I’ve been thinking about data a lot recently. Nothing unusual there - it’s my job after all, and given the way data is growing at the moment, the term ‘big data’ is a regular on the daily buzzword bingo card. What’s really been making me think however, is not so much the quantities of data, but where it all is and how we can access it.
The volumes of data being stored in online media sites such as YouTube or Vimeo, the blogs, content and status updates across social networks, the events and transactional traffic being generated by advertisers and devices are all creating an online pool that is dwarfing the overall volumes being stored inside corporate data centres.
Such resources present a rich seam, which is increasingly available to be mined, as examples such as Amazon providing access to “Open datasets” via EC2 illustrate.

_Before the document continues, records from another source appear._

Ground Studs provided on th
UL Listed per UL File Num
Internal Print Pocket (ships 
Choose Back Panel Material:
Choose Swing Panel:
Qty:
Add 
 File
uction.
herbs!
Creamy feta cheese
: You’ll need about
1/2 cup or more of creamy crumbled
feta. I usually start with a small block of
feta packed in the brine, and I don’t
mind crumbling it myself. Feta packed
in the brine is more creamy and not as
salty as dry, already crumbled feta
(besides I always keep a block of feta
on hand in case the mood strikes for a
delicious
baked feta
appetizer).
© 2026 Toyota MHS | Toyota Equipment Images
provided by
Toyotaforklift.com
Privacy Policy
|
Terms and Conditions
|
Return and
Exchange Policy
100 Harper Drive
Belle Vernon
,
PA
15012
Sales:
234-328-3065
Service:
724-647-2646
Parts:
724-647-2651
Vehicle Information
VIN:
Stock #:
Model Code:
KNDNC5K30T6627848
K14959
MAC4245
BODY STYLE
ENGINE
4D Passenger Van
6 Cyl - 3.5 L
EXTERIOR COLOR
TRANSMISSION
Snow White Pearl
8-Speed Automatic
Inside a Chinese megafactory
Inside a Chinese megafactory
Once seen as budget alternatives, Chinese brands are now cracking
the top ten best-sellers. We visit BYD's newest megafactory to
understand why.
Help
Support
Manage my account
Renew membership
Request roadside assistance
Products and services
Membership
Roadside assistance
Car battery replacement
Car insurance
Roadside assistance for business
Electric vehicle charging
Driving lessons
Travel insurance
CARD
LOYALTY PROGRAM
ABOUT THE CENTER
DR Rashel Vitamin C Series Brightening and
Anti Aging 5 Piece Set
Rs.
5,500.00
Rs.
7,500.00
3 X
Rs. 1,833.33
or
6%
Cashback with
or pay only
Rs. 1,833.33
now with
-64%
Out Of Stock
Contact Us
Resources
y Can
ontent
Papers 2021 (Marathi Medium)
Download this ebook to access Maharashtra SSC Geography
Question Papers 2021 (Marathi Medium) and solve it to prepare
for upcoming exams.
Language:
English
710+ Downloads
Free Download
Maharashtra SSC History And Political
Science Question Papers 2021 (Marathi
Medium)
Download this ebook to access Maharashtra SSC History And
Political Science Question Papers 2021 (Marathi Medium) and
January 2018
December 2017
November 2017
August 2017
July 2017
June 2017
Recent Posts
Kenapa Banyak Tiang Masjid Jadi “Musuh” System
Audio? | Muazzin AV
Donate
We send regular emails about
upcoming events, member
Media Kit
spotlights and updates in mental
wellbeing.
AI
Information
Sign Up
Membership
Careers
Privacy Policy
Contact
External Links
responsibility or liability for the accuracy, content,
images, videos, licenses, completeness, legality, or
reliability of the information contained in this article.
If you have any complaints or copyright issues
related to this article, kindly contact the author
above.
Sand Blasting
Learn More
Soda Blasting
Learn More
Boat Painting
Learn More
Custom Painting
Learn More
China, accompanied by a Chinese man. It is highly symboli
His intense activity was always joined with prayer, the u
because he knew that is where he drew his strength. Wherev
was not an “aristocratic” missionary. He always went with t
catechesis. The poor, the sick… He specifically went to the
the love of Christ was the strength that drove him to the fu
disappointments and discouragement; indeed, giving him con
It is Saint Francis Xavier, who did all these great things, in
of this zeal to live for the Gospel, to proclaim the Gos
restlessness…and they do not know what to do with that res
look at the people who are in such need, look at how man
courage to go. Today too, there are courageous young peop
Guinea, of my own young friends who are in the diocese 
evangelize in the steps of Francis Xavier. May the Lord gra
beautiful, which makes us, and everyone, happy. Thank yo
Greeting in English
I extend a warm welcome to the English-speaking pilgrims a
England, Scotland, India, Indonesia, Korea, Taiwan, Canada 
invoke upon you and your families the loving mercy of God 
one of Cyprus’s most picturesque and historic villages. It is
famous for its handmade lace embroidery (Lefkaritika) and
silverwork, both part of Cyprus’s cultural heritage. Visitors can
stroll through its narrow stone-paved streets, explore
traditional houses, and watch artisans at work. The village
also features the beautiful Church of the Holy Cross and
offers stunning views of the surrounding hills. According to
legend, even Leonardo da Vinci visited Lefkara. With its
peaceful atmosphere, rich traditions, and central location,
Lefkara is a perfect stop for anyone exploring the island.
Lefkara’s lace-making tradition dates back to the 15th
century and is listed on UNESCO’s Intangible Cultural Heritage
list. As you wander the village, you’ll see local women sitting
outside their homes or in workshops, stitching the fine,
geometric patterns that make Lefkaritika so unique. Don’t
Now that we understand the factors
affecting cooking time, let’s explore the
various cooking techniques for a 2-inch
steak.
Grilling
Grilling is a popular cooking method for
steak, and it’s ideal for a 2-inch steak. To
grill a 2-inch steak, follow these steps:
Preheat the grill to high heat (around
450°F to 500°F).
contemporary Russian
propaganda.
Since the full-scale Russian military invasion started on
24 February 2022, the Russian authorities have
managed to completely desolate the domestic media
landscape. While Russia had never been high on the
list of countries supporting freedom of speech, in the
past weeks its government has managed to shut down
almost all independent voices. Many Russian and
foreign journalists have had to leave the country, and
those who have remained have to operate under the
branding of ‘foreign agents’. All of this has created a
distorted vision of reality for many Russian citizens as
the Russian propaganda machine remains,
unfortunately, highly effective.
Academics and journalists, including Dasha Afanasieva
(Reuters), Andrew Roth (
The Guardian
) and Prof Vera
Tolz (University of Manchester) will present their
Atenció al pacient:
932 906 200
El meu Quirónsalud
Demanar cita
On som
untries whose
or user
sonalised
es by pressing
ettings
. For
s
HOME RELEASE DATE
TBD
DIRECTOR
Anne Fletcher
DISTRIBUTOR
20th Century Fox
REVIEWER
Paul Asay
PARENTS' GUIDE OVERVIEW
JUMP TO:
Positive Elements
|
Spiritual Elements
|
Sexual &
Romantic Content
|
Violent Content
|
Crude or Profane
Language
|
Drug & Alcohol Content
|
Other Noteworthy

Add to this the vast pools of governmental data - across transport and other public services - being opened up through initiatives led by the likes of Sir Tim Berners Lee and Professor Nigel Shadbolt, and the opportunity becomes overwhelming.
As the shutters rise on increasing pools of data, an emerging challenge is either of getting to the data where it is, or getting the data to where it can be processed and analysed. While Moore’s Law has done a great job of increasing processing power while reducing its costs (which is why we have so much data in the first place), networking bandwidth has not increased at the same rate.
While in the future we might get some kind of quantum networking, in the short term at least such bottlenecks are here to stay. Data transfer is expensive, meaning that our data mountains tend to stay where they are.
What can be done? Of course, there is more to data than simply raw sets of zeroes and ones. Data can be aggregated, pre-processed, meta-tagged, connected and referenced. Consider the simple example of mapping Britain’s bus services - while bus data might need to be accessed in real-time, nobody is suggesting the same for the map.
Many have commented that the role of the data scientist will become increasingly important in years to come. I believe we will see another role emerge - that of "data orchestrator", who works out how to connect these disparate data sources without shifting the base data around.
The role is architectural - while OpenStack, CloudStack and so on will be the tools of the trade, the physical nature of today’s enterprise and wide area networks, data centres and hosting facilities also play a part. For example, if the task is to link open transport with social network data, where better to start than in a colocation centre which is hosting both?
Much work remains to be done. I (and many others) have been discussing the concept of federated meta-repositories for example, which enable the distributed data sources to be viewed as a whole, rather than having to start from scratch every time. One thing is for sure however - for the time being, in large part, our data sources are likely to stay where they are. It is up to all of us to create the tools and develop the skills to respond accordingly.